8. Poor representation
One of my most trusted advisors as a business owner was my corporate lawyer. He represented us for years and was essentially a part of the organization’s family. I knew he had our best interest at heart whenever he reviewed a situation with us. He provided tremendous advice and guidance to us over the years, but one of the most important pieces of advice he shared with us was when he told us not to work with him.
When it was time to sell, he referred us to a lawyer specializing in M&A. I remain grateful to him for this guidance. I have worked with clients who have used their trusted lawyer/friend to represent them during the selling stage. What many of them found was doing so resulted in making the process painfully confusing, time-consuming, and frustrating, often causing the deal to fail.
Let’s face it: Buyers are typically experienced and have gone through the M&A process multiple times. Sellers, most likely, have not, which is why they need a lawyer with experience in this area. The details and language involved in an M&A transaction are often complex. There is often common language and terms that an experienced M&A lawyer will know to look for, so that a seller’s best interest is represented in the deal.

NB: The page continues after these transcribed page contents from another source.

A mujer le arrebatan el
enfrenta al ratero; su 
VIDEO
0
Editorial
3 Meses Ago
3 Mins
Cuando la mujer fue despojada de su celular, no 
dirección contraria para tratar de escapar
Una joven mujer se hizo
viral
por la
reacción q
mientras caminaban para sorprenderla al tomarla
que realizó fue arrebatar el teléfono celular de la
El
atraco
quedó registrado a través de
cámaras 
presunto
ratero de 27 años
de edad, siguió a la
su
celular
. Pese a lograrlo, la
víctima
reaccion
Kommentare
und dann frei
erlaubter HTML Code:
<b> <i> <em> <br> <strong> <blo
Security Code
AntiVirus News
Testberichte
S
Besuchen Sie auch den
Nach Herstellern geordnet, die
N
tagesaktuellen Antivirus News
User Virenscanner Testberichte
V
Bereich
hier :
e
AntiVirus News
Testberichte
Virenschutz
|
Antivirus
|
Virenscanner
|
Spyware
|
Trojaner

Such a lawyer will also not waste time on other common protections for the buyer. If your lawyer is arguing over language or points that are typically standard in a deal, not only are you wasting your time, but you may be frustrating and insulting the buyer.
Make sure that you have someone in your corner who knows the legal pitfalls and vulnerabilities you will come across during the final stages of a deal. This will help ensure you receive the most protection while understanding the nuances of the legal jargon.
9. All eggs in one basket
When it comes time to sell your company, you may be tempted to jump at the first prospective buyer that approaches you with a reasonable offer and good fit from a culture perspective. After all, doing so will seemingly reduce the length and stress of the selling process. This approach can work well, but I have also seen it go south very quickly. The reason: If the buyer knows or believes that it’s in the driver’s seat, it may pay what it thinks is a reasonable price, not necessarily what the seller thinks is fair.

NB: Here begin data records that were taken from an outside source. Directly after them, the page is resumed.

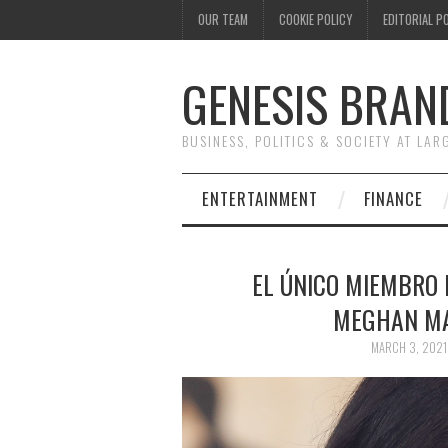
OUR TEAM
COOKIE POLICY
EDITORIAL P
GENESIS BRAN
BUSINESS, POLITICS & SOCIETY AT LAR
ENTERTAINMENT
FINANCE
EL ÚNICO MIEMBRO D
MEGHAN MA
MARCH 3, 2021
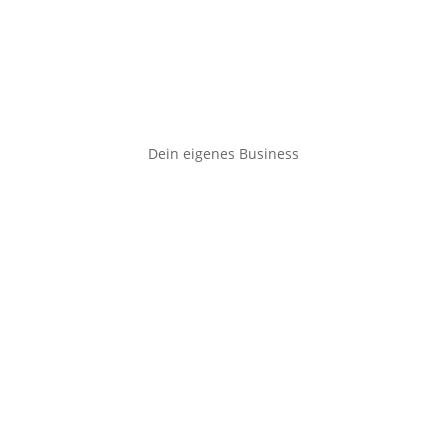
Dein eigenes Business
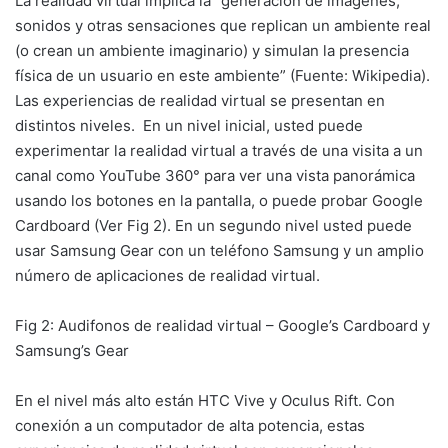
La realidad virtual implica la “generación de imagenes,
sonidos y otras sensaciones que replican un ambiente real
(o crean un ambiente imaginario) y simulan la presencia
física de un usuario en este ambiente” (Fuente: Wikipedia).
Las experiencias de realidad virtual se presentan en
distintos niveles.
En un nivel inicial, usted puede
experimentar la realidad virtual a través de una visita a un
canal como YouTube 360° para ver una vista panorámica
usando los botones en la pantalla, o puede probar Google
Cardboard (Ver Fig 2). En un segundo nivel usted puede
usar Samsung Gear con un teléfono Samsung y un amplio
número de aplicaciones de realidad virtual.
Fig 2: Audifonos de realidad virtual – Google’s Cardboard y
Samsung’s Gear
En el nivel más alto están HTC Vive y Oculus Rift. Con
conexión a un computador de alta potencia, estas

Without competition, a seller loses critical leverage and may be pressured into compromises. I worked with a client who was approached by a buyer directly. This buyer offered an amazing multiple for his company. It was the first offered he received. On paper, it looked like a great deal. Sadly, once the LOI was signed, the buyer quickly pulled apart the financials and discounted so many items that the multiple was no longer desirable. Fortunately, the seller was knowledgeable about what he deserved to receive for the company and quickly pulled out of the deal. Unfortunately, he had not engaged in discussions with other prospective buyers, so he lacked alternative avenues to explore. He then started over with me. If we had started the process together from the beginning, when the initial deal fell through, we could have quickly pivoted to other interested buyers.
Making the Best of a Challenging Situation
I shared the M&A statistics at the beginning of this column not to discourage you from selling your company, but to paint a realistic picture of the marketplace. The good news is that with the proper preparation, open communication and knowledge of the M&A process, and support by a team of competent, skilled advisors, you will greatly increase the likelihood of being in the minority of companies that achieve a successful merger.